(Records to process)
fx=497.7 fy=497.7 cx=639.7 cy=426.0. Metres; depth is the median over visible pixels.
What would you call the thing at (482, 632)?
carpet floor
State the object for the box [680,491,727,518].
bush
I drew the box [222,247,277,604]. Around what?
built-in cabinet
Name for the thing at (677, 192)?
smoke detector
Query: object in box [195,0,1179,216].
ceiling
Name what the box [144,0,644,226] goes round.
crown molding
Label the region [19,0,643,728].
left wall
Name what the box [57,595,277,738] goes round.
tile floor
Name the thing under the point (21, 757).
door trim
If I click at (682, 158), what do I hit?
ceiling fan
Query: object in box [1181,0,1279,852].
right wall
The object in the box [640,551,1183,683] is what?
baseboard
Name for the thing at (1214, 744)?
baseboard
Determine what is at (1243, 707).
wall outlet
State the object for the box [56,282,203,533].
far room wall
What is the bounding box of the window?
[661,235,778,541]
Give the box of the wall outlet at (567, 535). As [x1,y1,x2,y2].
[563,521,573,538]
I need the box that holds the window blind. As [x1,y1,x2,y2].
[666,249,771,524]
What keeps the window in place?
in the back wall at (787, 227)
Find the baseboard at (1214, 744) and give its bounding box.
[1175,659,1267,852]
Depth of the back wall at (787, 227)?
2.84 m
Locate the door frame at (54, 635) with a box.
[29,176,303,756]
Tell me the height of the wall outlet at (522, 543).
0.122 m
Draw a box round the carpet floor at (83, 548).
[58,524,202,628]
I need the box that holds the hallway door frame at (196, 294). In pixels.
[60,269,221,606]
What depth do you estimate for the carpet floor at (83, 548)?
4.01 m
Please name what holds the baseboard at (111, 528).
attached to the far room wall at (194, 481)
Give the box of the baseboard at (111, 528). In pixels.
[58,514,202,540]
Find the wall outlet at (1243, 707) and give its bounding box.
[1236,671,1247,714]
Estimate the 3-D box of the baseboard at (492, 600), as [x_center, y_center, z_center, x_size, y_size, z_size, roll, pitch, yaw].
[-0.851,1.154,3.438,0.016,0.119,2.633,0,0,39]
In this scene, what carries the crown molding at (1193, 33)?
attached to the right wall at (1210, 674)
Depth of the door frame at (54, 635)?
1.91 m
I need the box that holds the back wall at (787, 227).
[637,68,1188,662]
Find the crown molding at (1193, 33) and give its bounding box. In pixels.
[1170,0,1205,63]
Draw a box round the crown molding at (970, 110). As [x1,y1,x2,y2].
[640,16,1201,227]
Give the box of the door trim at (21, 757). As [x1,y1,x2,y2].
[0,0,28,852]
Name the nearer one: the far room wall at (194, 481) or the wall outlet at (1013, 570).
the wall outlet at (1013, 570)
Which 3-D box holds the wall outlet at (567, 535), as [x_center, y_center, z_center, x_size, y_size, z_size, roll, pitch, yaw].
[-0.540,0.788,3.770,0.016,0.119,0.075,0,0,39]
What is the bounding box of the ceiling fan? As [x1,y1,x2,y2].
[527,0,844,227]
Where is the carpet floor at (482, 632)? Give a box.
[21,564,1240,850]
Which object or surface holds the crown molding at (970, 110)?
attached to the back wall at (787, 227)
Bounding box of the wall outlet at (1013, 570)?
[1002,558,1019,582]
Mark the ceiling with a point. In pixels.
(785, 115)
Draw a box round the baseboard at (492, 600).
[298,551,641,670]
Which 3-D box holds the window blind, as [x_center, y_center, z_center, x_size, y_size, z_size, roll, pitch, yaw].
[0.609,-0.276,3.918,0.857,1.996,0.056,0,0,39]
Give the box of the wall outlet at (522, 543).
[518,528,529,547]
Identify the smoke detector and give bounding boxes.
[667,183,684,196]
(End Records to process)
• _Work request_
Reprint the entries above in full, exactly as they are.

• _Written reply_
fx=497.7 fy=497.7 cx=639.7 cy=426.0. Metres; depth is the median over visible pixels.
What would you call the thing at (482, 632)?
carpet floor
State the object for the box [680,491,727,518].
bush
I drew the box [222,247,277,604]. Around what?
built-in cabinet
Name for the thing at (677, 192)?
smoke detector
Query: object in box [195,0,1179,216].
ceiling
Name what the box [144,0,644,226] goes round.
crown molding
Label the region [19,0,643,728].
left wall
Name what the box [57,595,277,738] goes round.
tile floor
Name the thing under the point (21, 757).
door trim
If I click at (682, 158), what do I hit?
ceiling fan
Query: object in box [1181,0,1279,852].
right wall
The object in the box [640,551,1183,683] is what?
baseboard
Name for the thing at (1214, 744)?
baseboard
Determine what is at (1243, 707).
wall outlet
State the object for the box [56,282,203,533].
far room wall
What is the bounding box of the window?
[661,235,778,541]
Give the box of the wall outlet at (567, 535). As [x1,y1,x2,y2].
[563,521,573,538]
I need the box that holds the window blind. As [x1,y1,x2,y2].
[666,249,771,524]
What keeps the window in place?
in the back wall at (787, 227)
Find the baseboard at (1214, 744) and give its bounding box.
[1175,659,1267,852]
Depth of the back wall at (787, 227)?
2.84 m
Locate the door frame at (54, 635) with a box.
[29,176,303,756]
Tell me the height of the wall outlet at (522, 543).
0.122 m
Draw a box round the carpet floor at (83, 548).
[58,524,202,628]
I need the box that holds the hallway door frame at (196, 294). In pixels.
[60,269,221,606]
What depth do you estimate for the carpet floor at (83, 548)?
4.01 m
Please name what holds the baseboard at (111, 528).
attached to the far room wall at (194, 481)
Give the box of the baseboard at (111, 528). In pixels.
[58,514,202,540]
Find the wall outlet at (1243, 707) and give its bounding box.
[1236,671,1247,714]
Estimate the 3-D box of the baseboard at (492, 600), as [x_center, y_center, z_center, x_size, y_size, z_size, roll, pitch, yaw].
[-0.851,1.154,3.438,0.016,0.119,2.633,0,0,39]
In this scene, what carries the crown molding at (1193, 33)?
attached to the right wall at (1210, 674)
Depth of the door frame at (54, 635)?
1.91 m
I need the box that holds the back wall at (787, 227).
[637,68,1188,662]
Find the crown molding at (1193, 33) and give its bounding box. In pixels.
[1170,0,1205,63]
Draw a box round the crown molding at (970, 110). As [x1,y1,x2,y2].
[640,16,1201,227]
Give the box of the door trim at (21, 757). As [x1,y1,x2,y2].
[0,0,28,852]
Name the nearer one: the far room wall at (194, 481) or the wall outlet at (1013, 570).
the wall outlet at (1013, 570)
Which 3-D box holds the wall outlet at (567, 535), as [x_center, y_center, z_center, x_size, y_size, z_size, roll, pitch, yaw].
[-0.540,0.788,3.770,0.016,0.119,0.075,0,0,39]
What is the bounding box of the ceiling fan? As [x1,y1,x2,y2].
[527,0,844,227]
Where is the carpet floor at (482, 632)? Give a box.
[21,564,1240,850]
Which object or surface holds the crown molding at (970, 110)?
attached to the back wall at (787, 227)
Bounding box of the wall outlet at (1013, 570)?
[1002,558,1019,582]
Mark the ceiling with a point. In pixels.
(785, 115)
Draw a box round the baseboard at (492, 600).
[298,551,641,670]
Which 3-D box holds the window blind, as [x_center, y_center, z_center, x_size, y_size, z_size, roll, pitch, yaw].
[0.609,-0.276,3.918,0.857,1.996,0.056,0,0,39]
Give the box of the wall outlet at (522, 543).
[518,528,529,547]
Identify the smoke detector and give bounding boxes.
[667,183,684,196]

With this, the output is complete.